Это не первый случай, когда гибнут наши строевые подразделения, и не первый раз, когда они терпят поражение. В этом нет ничего постыдного, только печаль, потому что не всегда мы можем одержать победу. И все же здесь есть причина для стыда, потому что передо мной всего два мертвых объекта... А должно быть три.
Ветер стонет над обломками, когда я пробираюсь по полю боя, где огонь моих братьев отразил три вражеские атаки, прежде чем четвертая накрыла их. Без разведывательных спутников нет независимых записей об их последнем сражении, но мои собственные сенсорные данные в сочетании с их последними передачами общей сети обмена данными позволяют мне сделать вывод о том, что здесь произошло. Понимаю их боевой отход вниз по долине Блэк-Рок и жестокие артиллерийские и ракетные обстрелы, которые сдирали с них кожу во время боя. Улавливаю их последние маневры по образцам обломков, узнаю, как враг окружал их, когда его непрерывный обстрел выводил из строя их оружие. Вижу последние позиции, которые они заняли, защищаясь, наконец, от вражеского огня, потому что они больше не могли отступать, не бросив Морвиль.
И я вижу третью позицию, с которой отступил один-единственный Боло, отступая назад, убегая в самое сердце города, который он был обязан защищать. Я прослеживаю его путь по разбитым вдребезги обломкам зданий и вижу тела ополченцев Камлана, которые погибли, сражаясь с помощью переносного оружия против врага, способного уничтожить 13 000-тонные Боло, когда он бежал. На его пути много вражеских обломков — явное свидетельство того, как отчаянно ополченцы сопротивлялись наступлению захватчиков, даже когда Боло покинул Морвиль, убегая на север, в Бесплодные земли, где менее боеспособная техника противника не могла преследовать его, и знаю, кто оставил этих людей умирать. Строевое подразделение XXV/D-0103-LNC — бывший командир роты 3, мой товарищ по яслям и в бою, а также командир роты, которому я больше всего доверял. Я много раз сражался бок о бок с ним, зная о его абсолютной надежности перед лицом врага, но больше не знаю его, потому что то, что он сделал, непростительно. Он первый и единственный Боло, который когда-либо дезертировал перед лицом врага, бросив тех, кого мы обязаны защищать до самой смерти и после нее.
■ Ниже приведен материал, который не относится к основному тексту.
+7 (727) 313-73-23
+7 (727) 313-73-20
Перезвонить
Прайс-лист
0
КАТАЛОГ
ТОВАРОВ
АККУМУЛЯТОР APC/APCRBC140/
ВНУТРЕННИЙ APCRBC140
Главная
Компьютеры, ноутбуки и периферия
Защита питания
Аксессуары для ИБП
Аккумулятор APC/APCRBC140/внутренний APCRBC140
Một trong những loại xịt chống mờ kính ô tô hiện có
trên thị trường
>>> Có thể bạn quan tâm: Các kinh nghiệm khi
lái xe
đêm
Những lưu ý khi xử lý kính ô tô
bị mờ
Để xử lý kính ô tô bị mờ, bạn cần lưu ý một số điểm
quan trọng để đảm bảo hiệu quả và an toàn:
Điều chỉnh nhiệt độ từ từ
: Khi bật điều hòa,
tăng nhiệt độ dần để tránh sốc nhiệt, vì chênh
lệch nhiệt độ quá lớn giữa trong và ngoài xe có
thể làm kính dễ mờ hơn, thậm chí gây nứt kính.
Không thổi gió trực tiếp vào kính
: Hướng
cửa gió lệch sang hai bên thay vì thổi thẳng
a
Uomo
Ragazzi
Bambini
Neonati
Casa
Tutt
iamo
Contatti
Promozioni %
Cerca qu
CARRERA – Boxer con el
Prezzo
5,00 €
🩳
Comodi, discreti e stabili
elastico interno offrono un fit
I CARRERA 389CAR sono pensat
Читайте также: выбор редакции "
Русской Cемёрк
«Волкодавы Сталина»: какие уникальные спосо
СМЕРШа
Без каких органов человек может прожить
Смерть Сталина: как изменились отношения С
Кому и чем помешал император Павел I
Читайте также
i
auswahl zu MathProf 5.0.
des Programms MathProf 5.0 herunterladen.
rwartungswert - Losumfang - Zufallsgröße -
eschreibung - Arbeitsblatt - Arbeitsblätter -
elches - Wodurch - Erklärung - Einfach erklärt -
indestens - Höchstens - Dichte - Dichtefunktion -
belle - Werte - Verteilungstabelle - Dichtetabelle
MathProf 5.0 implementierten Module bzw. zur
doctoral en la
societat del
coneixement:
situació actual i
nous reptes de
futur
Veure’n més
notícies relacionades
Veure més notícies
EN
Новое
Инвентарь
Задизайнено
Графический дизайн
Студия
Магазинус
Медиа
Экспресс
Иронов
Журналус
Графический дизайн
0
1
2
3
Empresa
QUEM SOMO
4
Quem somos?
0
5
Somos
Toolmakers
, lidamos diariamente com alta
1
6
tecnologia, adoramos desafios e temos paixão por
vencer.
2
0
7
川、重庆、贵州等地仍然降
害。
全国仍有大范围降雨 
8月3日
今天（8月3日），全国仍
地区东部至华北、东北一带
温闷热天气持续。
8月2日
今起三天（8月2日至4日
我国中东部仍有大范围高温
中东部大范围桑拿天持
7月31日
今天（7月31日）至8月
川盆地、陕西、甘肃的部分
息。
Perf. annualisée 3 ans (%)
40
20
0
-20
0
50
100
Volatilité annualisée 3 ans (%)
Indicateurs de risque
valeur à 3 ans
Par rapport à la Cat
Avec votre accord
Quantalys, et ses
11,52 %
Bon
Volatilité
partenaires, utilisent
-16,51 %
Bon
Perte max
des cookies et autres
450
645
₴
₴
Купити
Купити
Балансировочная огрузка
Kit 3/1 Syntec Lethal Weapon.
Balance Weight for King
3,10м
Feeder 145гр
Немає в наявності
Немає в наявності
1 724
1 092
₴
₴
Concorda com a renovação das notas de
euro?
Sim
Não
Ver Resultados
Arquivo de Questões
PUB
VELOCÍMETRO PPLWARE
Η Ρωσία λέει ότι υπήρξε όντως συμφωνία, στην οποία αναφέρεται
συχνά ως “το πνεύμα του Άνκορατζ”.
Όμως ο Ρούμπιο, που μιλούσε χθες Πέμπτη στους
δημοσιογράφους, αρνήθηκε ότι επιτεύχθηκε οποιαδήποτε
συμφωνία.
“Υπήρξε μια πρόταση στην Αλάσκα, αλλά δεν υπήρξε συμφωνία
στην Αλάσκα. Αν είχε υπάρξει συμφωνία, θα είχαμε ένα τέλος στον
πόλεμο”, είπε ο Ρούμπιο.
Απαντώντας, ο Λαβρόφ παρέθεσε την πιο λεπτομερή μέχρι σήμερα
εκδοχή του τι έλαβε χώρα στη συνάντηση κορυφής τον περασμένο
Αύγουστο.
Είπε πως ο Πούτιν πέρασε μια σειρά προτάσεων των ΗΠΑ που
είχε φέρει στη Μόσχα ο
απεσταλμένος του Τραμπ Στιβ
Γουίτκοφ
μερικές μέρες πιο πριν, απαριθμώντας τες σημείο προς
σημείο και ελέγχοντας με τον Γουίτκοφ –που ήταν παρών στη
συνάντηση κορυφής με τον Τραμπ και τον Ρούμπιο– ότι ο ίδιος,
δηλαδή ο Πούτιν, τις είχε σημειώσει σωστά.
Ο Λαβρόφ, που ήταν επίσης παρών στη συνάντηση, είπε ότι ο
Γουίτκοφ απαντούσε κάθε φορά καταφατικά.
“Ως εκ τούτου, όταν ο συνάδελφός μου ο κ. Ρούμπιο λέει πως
Впервые в истории бригады Динохром мы испытываем стыд. И страх. Как и LNC, я представляю собой Марк XXV, модель D, первую серийную модель Боло, получившую полное и постоянное самоосознание, и действия LNC подрывают саму основу решения, которое сделало нас полностью самореализовавшимися личностями. Мы неоднократно демонстрировали, насколько более эффективными в бою делает нас наше осознание, и в то же время наша свобода действий отличает нас от всех предыдущих подразделений бригады. Мы по-настоящему автономны... и если кто-то из нас решит сбежать, если кто-то из нас поддастся трусости, возможно, это удастся всем нам.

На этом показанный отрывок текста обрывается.